Go through the entries below and copy every line that holds the word "promotions".

***** Data extract *****

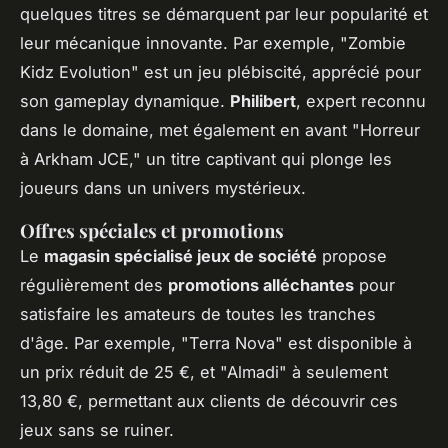
quelques titres se démarquent par leur popularité et
leur mécanique innovante. Par exemple, "Zombie
Kidz Evolution" est un jeu plébiscité, apprécié pour
son gameplay dynamique.
Philibert
, expert reconnu
dans le domaine, met également en avant "Horreur
à Arkham JCE," un titre captivant qui plonge les
joueurs dans un univers mystérieux.
Offres spéciales et promotions
Le
magasin spécialisé jeux de société
propose
régulièrement des
promotions alléchantes
pour
satisfaire les amateurs de toutes les tranches
d'âge. Par exemple, "Terra Nova" est disponible à
un prix réduit de 25 €, et "Almadi" à seulement
13,80 €, permettant aux clients de découvrir ces
jeux sans se ruiner.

*****

*Answer for this exercise:*
Offres spéciales et promotions
promotions alléchantes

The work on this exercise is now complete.